Michael Woditschka lembra como se fosse ontem do dia de 1999 em que a polícia o intimou por ter tido um relacionamento com um jovem dois anos mais novo quando ele tinha 19 anos. Duas décadas depois, a Áustria "pede desculpas".
O consultor de 44 anos é uma das 11 mil pessoas LGBTQIA+ que até 2002 tiveram que enfrentar acusações no país.
Seu nome estava na lista de amantes que seu ex-companheiro, então menor de idade, forneceu quando foi preso no meio de um ato sexual dentro de um carro.
Desde 1º de fevereiro, as autoridades austríacas prometeram anular as sentenças contra todas as pessoas que a solicitarem, afirmando ainda que pagarão indenizações.
"Eu estava em busca de uma identidade, estava me construindo e, de repente, me vi tratado como um agressor sexual, tendo que detalhar minhas práticas [sexuais] na delegacia", lembra Woditschka.
Em tribunal, foi condenado a multa por "fornicação homossexual com menor" após a leitura detalhada de uma ata em audiência pública perante a imprensa. "Toda a Áustria de repente soube que eu era gay. Quando, com quem e como", afirmou ele.

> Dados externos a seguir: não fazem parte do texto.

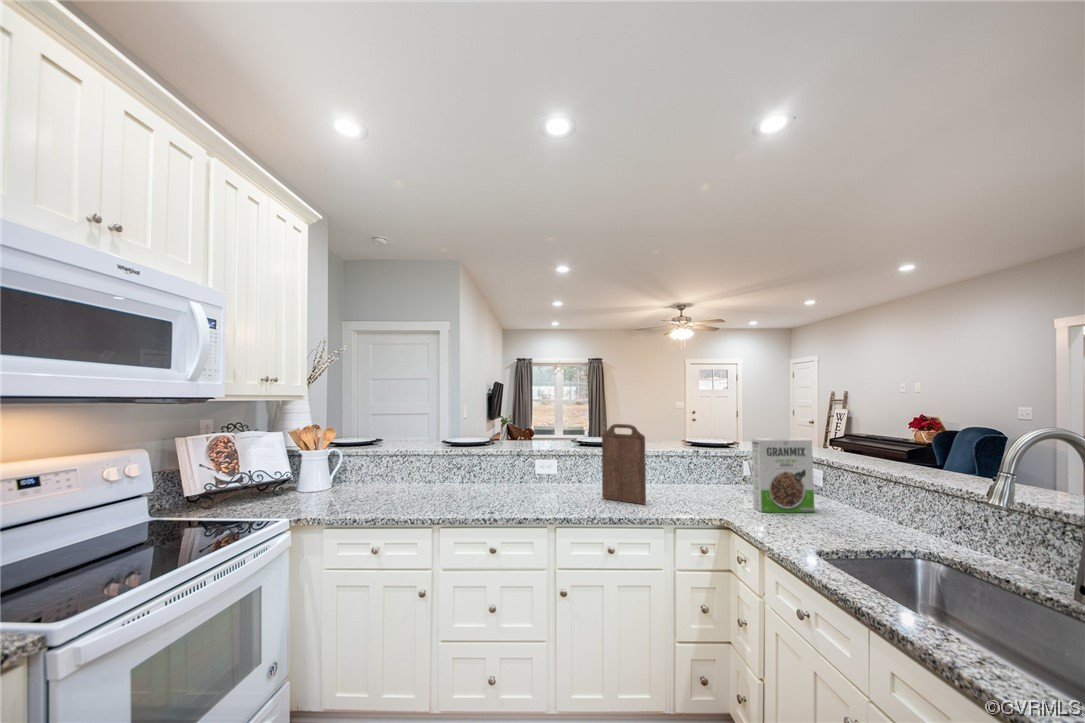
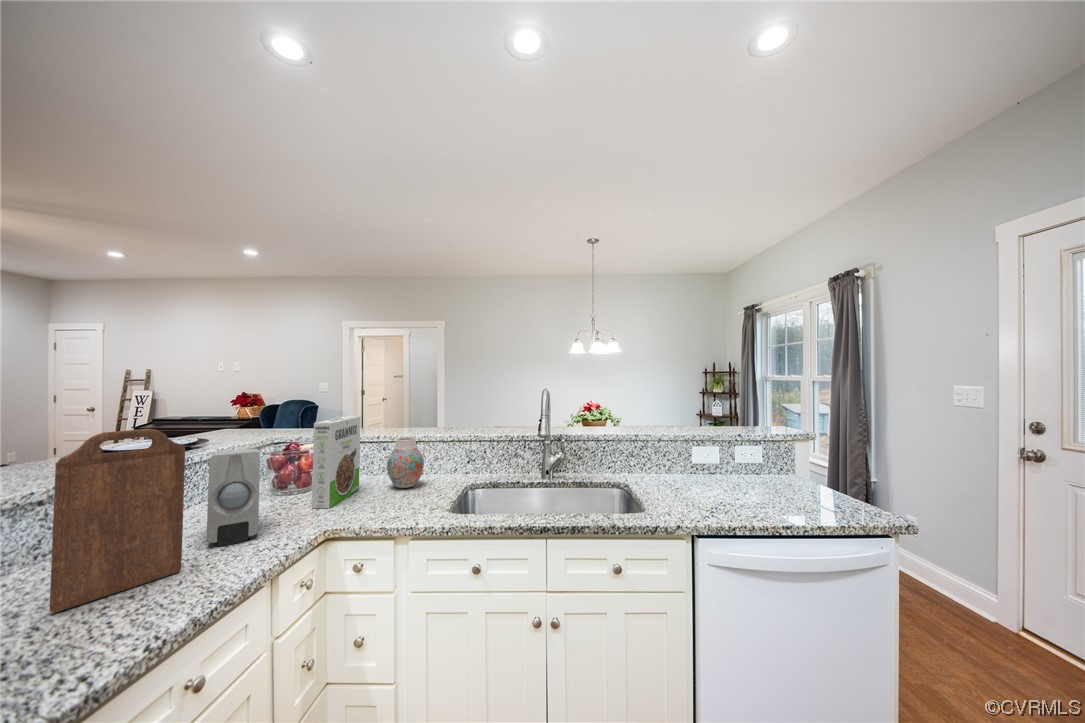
soap dispenser: none [669,447,713,506] -> present [207,449,260,546]
vase: none [834,470,883,528] -> present [387,437,424,488]

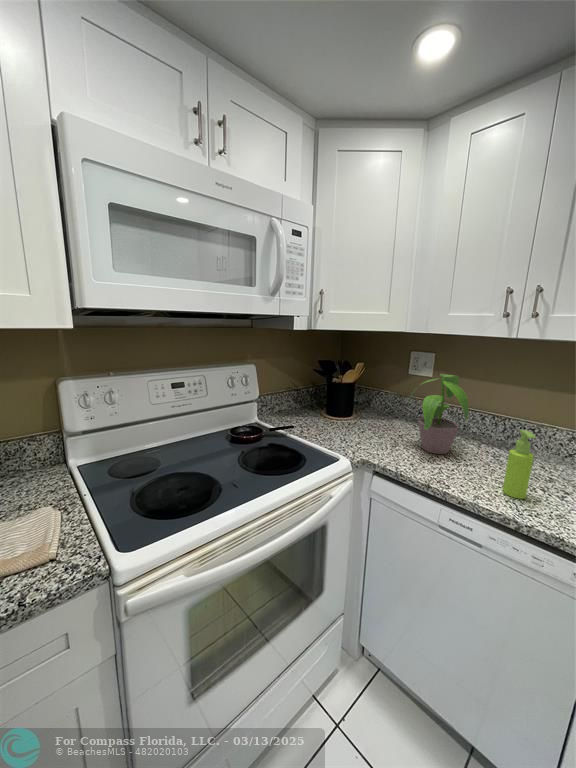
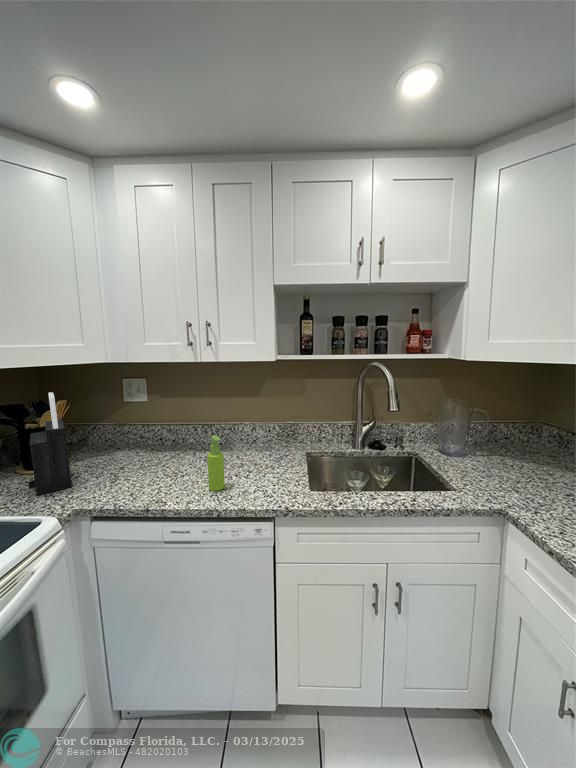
knife block: none [330,354,364,439] -> present [28,392,72,496]
potted plant: present [408,374,469,454] -> none [115,398,186,475]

A homossexualidade foi descriminalizada na Áustria em 1971, mas milhares de pessoas gays e bissexuais foram condenadas de acordo com os novos parágrafos do Código Penal.
Mesmo muito tempo após aderir à União Europeia em 1995, era necessário ser maior de idade para manter relações sexuais entre homens, embora lésbicas e heterossexuais estivessem livres de seus atos a partir dos 14 anos.
Embora as penas fossem frequentemente suspensas, "normalmente ainda estávamos em detenção provisória e todos sabiam disso", explica Andreas Brunner, especialista na história da comunidade LGTBQIA+ e codiretor do centro de arquivos QWIEN.
"Para muitos, foi uma morte social", disse o homem de 62 anos.
A condenação ficava registrada e muitas empresas e profissões exigiam não possuir registro judicial.
O partido conservador no poder, influenciado pela Igreja Católica, nunca quis modificar a legislação, contrariando o direito europeu.
- "Reabrir feridas" -
Em 2022, um decisão do Tribunal Europeu dos Direitos Humanos obrigou o governo austríaco a impôr um fim à descriminação.
Desde então, todos os avanços em relação às minorias sexuais e de gênero foram impostos pela Suprema Corte do país, incluindo o casamento e adoção entre pessoas do mesmo sexo em 2019.
Era hora de "olhar a história de frente e assumir as nossas responsabilidades", admite a ministra da Justiça, Alma Zadic, do partido ambientalista.
Criou-se então um fundo de 33 milhões de euros (R$ 180 milhões) para indenizar cada uma das 11 mil pessoas com 3.000 euros (R$ 16.398) e mais 1.500 euros (R$ 8.199) por cada ano de detenção.
Woditschka considera a medida um "símbolo", mas afirma que é "insuficiente", uma vez que "alguns perderam tudo", lamenta.
"Muitos dirão que não vale a pena reabrir feridas", diz ele, que acredita que teria sido melhor se as autoridades os contactassem "diretamente", e não que estas pessoas fornecessem "provas" por conta própria, acrescenta.